Direct solar electricity is free for the taking but does not arrive in very large amounts. The solar energy falling on a square-meter card table is enough to power one 100-watt light bulb. At best it could probably provide our indoor lighting. It is not enough, however, to run industrial machinery or highly sophisticated electronic networks. The great advantage of solar electricity is that it is strongest when it is needed most — on hot summer afternoons when electrical demand peaks. Solar electricity could definitely relieve natural gas peaking plants in powering our summer air conditioning.

Fossil fuels are stored solar energy and renewable over the geological ages. We just don’t have time to wait around for them to renew. Oil and gas supplies are somewhat limited and now lie mostly in countries that are politically unpredictable. We have so much coal in the U.S. we will probably never run out, but it is the prime source of air pollution and greenhouses gases. “Clean coal” is extremely expensive and will create huge problems in trying to bury whole oil fields worth of liquid carbon dioxide deep in the earth.

“Biofuels” are a gray area. They are “solar” and “renewable” but only within very strict limits. Sunshine is just one contributing factor. Much more important are land, water, fertilizer and other agricultural resources. Growing energy will compete with growing food. Nor are biofuels “carbon neutral.” Burning this year’s crop instead of leaving it in any of the numerous carbon sinks — plant material, soil, the food chain — increases the amount of greenhouse gases in the atmosphere.

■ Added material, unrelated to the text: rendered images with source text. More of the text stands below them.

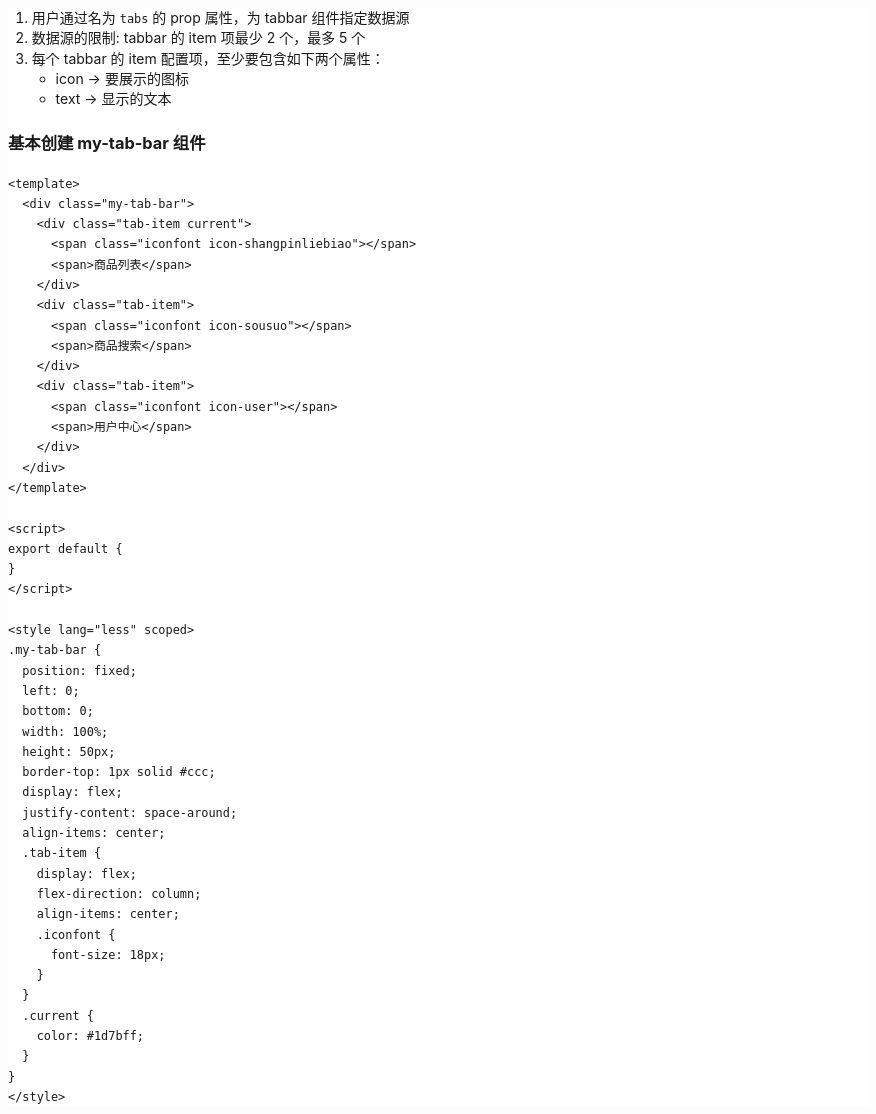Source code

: 1. 用户通过名为 `tabs` 的 prop 属性，为 tabbar 组件指定数据源
2. 数据源的限制:  tabbar 的 item 项最少 2 个，最多 5 个
3. 每个 tabbar 的 item 配置项，至少要包含如下两个属性：
   - icon -> 要展示的图标
   - text -> 显示的文本

### 基本创建 my-tab-bar 组件

```vue
<template>
  <div class="my-tab-bar">
    <div class="tab-item current">
      <span class="iconfont icon-shangpinliebiao"></span>
      <span>商品列表</span>
    </div>
    <div class="tab-item">
      <span class="iconfont icon-sousuo"></span>
      <span>商品搜索</span>
    </div>
    <div class="tab-item">
      <span class="iconfont icon-user"></span>
      <span>用户中心</span>
    </div>
  </div>
</template>

<script>
export default {
}
</script>

<style lang="less" scoped>
.my-tab-bar {
  position: fixed;
  left: 0;
  bottom: 0;
  width: 100%;
  height: 50px;
  border-top: 1px solid #ccc;
  display: flex;
  justify-content: space-around;
  align-items: center;
  .tab-item {
    display: flex;
    flex-direction: column;
    align-items: center;
    .iconfont {
      font-size: 18px;
    }
  }
  .current {
    color: #1d7bff;
  }
}
</style>
```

Calling biofuels “carbon neutral” is just poor accounting. They will both strain agricultural resources and contribute to global warming.

There is one other source of energy that is close to being as inexhaustible as the sun. That is nuclear power, which might be called “terrestrial energy.” Our planet generates huge amounts of heat. The temperature in its interior — 7,000 degrees C. — is hotter than the surface of the sun. What is the source of this heat? Some of it comes from the pressures of gravitational collapse, but almost half is generated by the disintegration of two tiny elements, uranium and thorium.

Terrestrial energy is tapped at geothermal sites, where heat from the earth’s molten core comes in contact with groundwater. We perform this same heat exchange in what is called a “nuclear reactor.” A nuclear plant is simply the duplication of a geothermal site under more controlled conditions.

Terrestrial energy is not infinitely renewable, but then neither is any other source of energy. It does not rely on solar energy stored in carbon bonds and therefore does not put carbon dioxide back into the atmosphere. It is about as “green” as energy can get. It can probably stand by itself but is definitely worth including in any portfolio of “clean, renewable energy.”